Transaction Bank of the Year 2020
Bank of China
Bank of China only set up its global transaction banking department in 2018. But it was still the first and the only one among China’s big four – Agricultural Bank of China, Bank of China, China Construction Bank and the Industrial and Commercial Bank of China – to do so.
Having integrated its transaction banking services into one department, Bank of China is on its way to becoming a formidable competitor to other joint-stock commercial banks, most of which ventured into this area much earlier.
Bank of China was set up to be a dedicated foreign exchange and trade finance bank in 1912. But over the years the bank has evolved far beyond that initial mission and it now offers a full suite of transaction banking products.
Many of Bank of China’s offshore subsidiaries have also set up their own transaction banking departments, mainly targeting Chinese companies that are expanding overseas and Fortune 500 companies.

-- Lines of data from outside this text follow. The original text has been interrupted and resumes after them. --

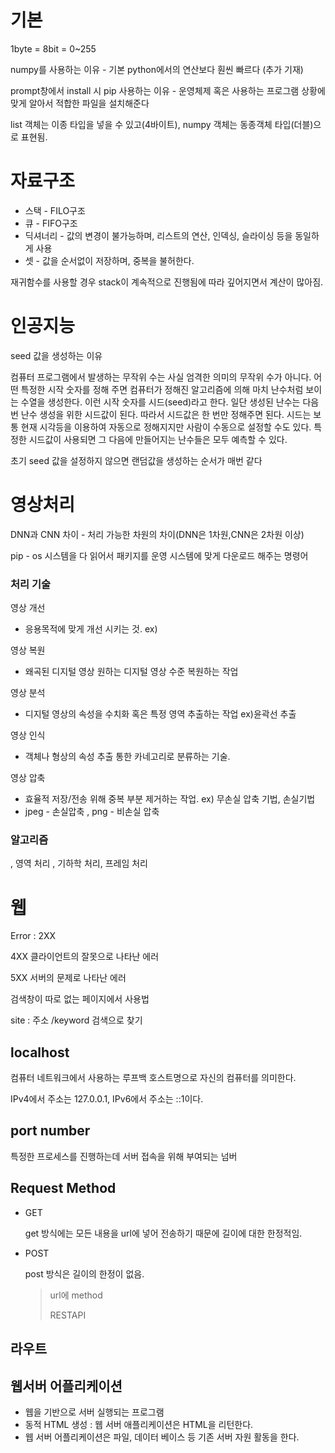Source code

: # **기본**

1byte = 8bit = 0~255

numpy를 사용하는 이유 - 기본 python에서의 연산보다 훤씬 빠르다 (추가 기재)

prompt창에서 install 시 pip 사용하는 이유 - 운영체제 혹은 사용하는 프로그램 상황에 맞게 알아서 적합한 파일을 설치해준다

list 객체는 이종 타입을 넣을 수 있고(4바이트), numpy 객체는 동종객체 타입(더블)으로 표현됨.



# **자료구조**

* 스택 - FILO구조
* 큐 - FIFO구조
* 딕셔너리 - 값의 변경이 불가능하며, 리스트의 연산, 인덱싱, 슬라이싱 등을 동일하게 사용
* 셋 - 값을 순서없이 저장하며, 중복을 불허한다.

재귀함수를 사용할 경우 stack이 계속적으로 진행됨에 따라 깊어지면서 계산이 많아짐.

# **인공지능**

seed 값을 생성하는 이유

컴퓨터 프로그램에서 발생하는 무작위 수는 사실 엄격한 의미의 무작위 수가 아니다. 어떤 특정한 시작 숫자를 정해 주면 컴퓨터가 정해진 알고리즘에 의해 마치 난수처럼 보이는 수열을 생성한다. 이런 시작 숫자를 시드(seed)라고 한다. 일단 생성된 난수는 다음번 난수 생성을 위한 시드값이 된다. 따라서 시드값은 한 번만 정해주면 된다. 시드는 보통 현재 시각등을 이용하여 자동으로 정해지지만 사람이 수동으로 설정할 수도 있다. 특정한 시드값이 사용되면 그 다음에 만들어지는 난수들은 모두 예측할 수 있다. 

 초기 seed 값을 설정하지 않으면 랜덤값을 생성하는 순서가 매번 같다

# **영상처리**

DNN과 CNN 차이 - 처리 가능한 차원의 차이(DNN은 1차원,CNN은 2차원 이상)



pip - os 시스템을 다 읽어서 패키지를 운영 시스템에 맞게 다운로드 해주는 명령어

### 처리 기술

영상 개선

* 응용목적에 맞게 개선 시키는 것. ex) 

영상 복원 

* 왜곡된 디지털 영상 원하는 디지털 영상 수준 복원하는 작업

영상 분석

* 디지털 영상의 속성을 수치화 혹은 특정 영역 추출하는 작업 ex)윤곽선 추출

영상 인식

* 객체나 형상의 속성 추출 통한 카네고리로 분류하는 기술.

영상 압축

* 효율적 저장/전송 위해 중복 부분 제거하는 작업. ex) 무손실 압축 기법, 손실기법
* jpeg - 손실압축 , png - 비손실 압축

### 알고리즘

, 영역 처리 , 기하학 처리, 프레임 처리

# **웹**

Error : 2XX

4XX 클라이언트의 잘못으로 나타난 에러

5XX 서버의 문제로 나타난 에러

검색창이 따로 없는 페이지에서 사용법

site : 주소 /keyword 검색으로 찾기

## localhost

컴퓨터 네트워크에서 사용하는 루프백 호스트명으로 자신의 컴퓨터를 의미한다.

IPv4에서 주소는 127.0.0.1, IPv6에서 주소는 ::1이다.

## port number

특정한 프로세스를 진행하는데 서버 접속을 위해 부여되는 넘버

## **Request Method**

* GET

  get 방식에는 모든 내용을 url에 넣어 전송하기 때문에 길이에 대한 한정적임.

* POST

  post 방식은 길이의 한정이 없음.

  > url에 method
  >
  > RESTAPI
  >

## 라우트



## 웹서버 어플리케이션

* 웹을 기반으로 서버 실행되는 프로그램
* 동적 HTML 생성 : 웹 서버 애플리케이션은 HTML을 리턴한다.
* 웹 서버 어플리케이션은 파일, 데이터 베이스 등 기존 서버 자원 활동을 한다.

The bank has been quick to adopt new technology. With the help of facial recognition and big data, it has streamlined the corporate account opening process so that it only takes 30 to 40 minutes rather than days. It also demonstrates innovation with its ‘BOC Bill E- discount’ product to help micro, small and medium-sized enterprises with online bill discounts.
As a result of these efforts, the number of corporate internet banking clients rose 18.7% to reach 4.6 million by the end of 2019, according to Bank of China’s annual report. Its transaction volume also surpassed Rmb200 trillion ($28 trillion).
The bank maintained a decisive advantage in what it does best: international trade settlement and renminbi cross-border payment services. In 2019, the bank’s international trade transaction volume reached $5.2 trillion and its cross-border renminbi payment volume hit Rmb7.32 trillion. That puts it comfortably in first place onshore for both services.
Bank of China’s focus on transaction banking may be relatively recent, but it has already gathered serious momentum. It should be seen as a sterling example for China’s other large state-owned banks.